At Dunraven Pass, the parking area for Mt. Washburn was packed full.  The trail was a gentle climb, but I had to take it slow and steady going to 10,000 feet.   Cerulean sky, puffy white clouds, warm sunshine.

Flowers everywhere

Indian paintbrush

Arrowleaf ragwort

Mountain dandelion

Sticky geranium




Cow parsnip – some as tall as me

Lewis monkey- flower

Whitebark pine

We passed people coming down and outpaced a few going up, but the encounter we will never forget was this red fox going about its business.  When we first saw it coming towards us, we stopped, thinking that when it spotted us it would disappear off the trail.  Nope:  this was one focused fox, intent on carrying home supper.  Jim took a video on his phone while I continually snapped photos.  The fox trotted right past us and on around the bend. 

View from the trail

There’s the Mt. Washburn fire tower.  

The top level with all the windows is the ranger's residence.  Quite windy and time to put those layers back on.  Jim was wearing his Virginia Tech ball cap, a beacon to all Hokies, and we met two of them on top of this mountain, one retired gentleman and one young woman who graduated in 2010.  (We gave her lots of advice to travel the world but go back to visit Blacksburg often). 

View from the summit

It’s possible to continue on a mountain bike route down to Chittenden Road trailhead, but we had no shuttle ride so we backtracked.  Wonder where that fox went?  We didn’t see it again, of course, but we encountered a herd of goats also using the trail. 

Goats

Baby goat




Our wildlife viewing adventures were a great success!  But Jim and I weren’t quite ready for the day to be over – perhaps we could peek at Grand Canyon of the Yellowstone?  The North Rim area was one big traffic jam, though, so we called it quits and bellied up to the bar at Canyon Lodge.  We struck up a conversation with the bartender, a young woman from Mooresville, NC, just up the road from our Charlotte home.  She had just graduated from East Carolina University and signed up for a summer of adventure before becoming part of the corporate world.  Kids today are so smart.

Jim’s entree at Canyon Lodge:  a Portobello mushroom stuffed with bison meat.  I enjoyed wild game meatloaf (bison and elk).  So far this “sleep cheap, eat well” thing is working out.  I wonder what tomorrow will bring?

“Oh, give me a home
Where the buffalo roam
And the deer and the antelope play…”  ~Brewster M. Higley










1 comment:

IndyGuy said...

Nice trip report and photos.
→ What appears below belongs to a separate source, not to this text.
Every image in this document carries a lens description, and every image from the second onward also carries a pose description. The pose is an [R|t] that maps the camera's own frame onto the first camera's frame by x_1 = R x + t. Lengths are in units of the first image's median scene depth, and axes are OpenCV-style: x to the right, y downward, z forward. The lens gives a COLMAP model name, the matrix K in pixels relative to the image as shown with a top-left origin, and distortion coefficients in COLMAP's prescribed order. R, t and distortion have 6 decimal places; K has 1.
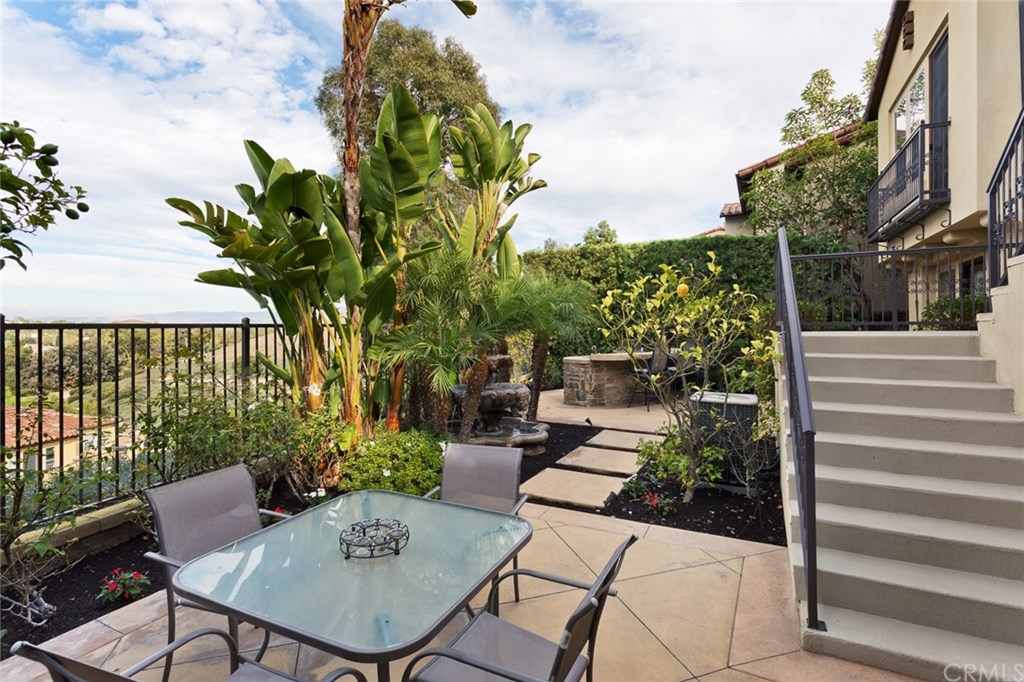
lens RADIAL K [[505.0, 0, 513.8], [0, 505.0, 311.2], [0, 0, 1]] dist [0.029205, -0.000268]
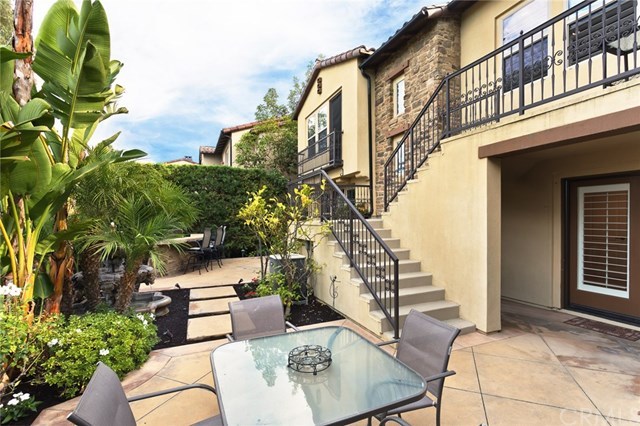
lens RADIAL K [[312.8, 0, 320.0], [0, 312.8, 213.0], [0, 0, 1]] dist [0.001178, 0.000090]
pose [[0.649645, 0.003689, 0.760229, -0.267416], [-0.007725, 0.999969, 0.001749, 0.005375], [-0.760198, -0.007009, 0.649653, 0.114188]]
I visited YNP in 2007 as part of a feeler trip which included other areas out west. Unfortunately no serious hiking was really done on that trip. I'm finally in a position to head back out west and hike Glacier, YNP, and Grand Teton, maybe with separate trips. Mt. Washburn is one of the YNP hikes I plan on doing. It looks like you went in July. How as the weather then? Any rain during your days there?

I'm also glad to read the story about the bartender. I really wish I would have had the knowledge she had to do something like that. I stayed at home for college and was too busy working and wasn't no where near as social as I should have been. I always tell the college aged kids I speak with to consider working a summer in places like Yellowstone, Glacier, Denali, or even a beach/tourist town. Life turned out pretty good for me, so I can't complain too much. If things go good enough after the next decade, we might even relocate to E. Tenn. or W. NC and maybe I could do some volunteer shifts at some of the visitor centers in the area.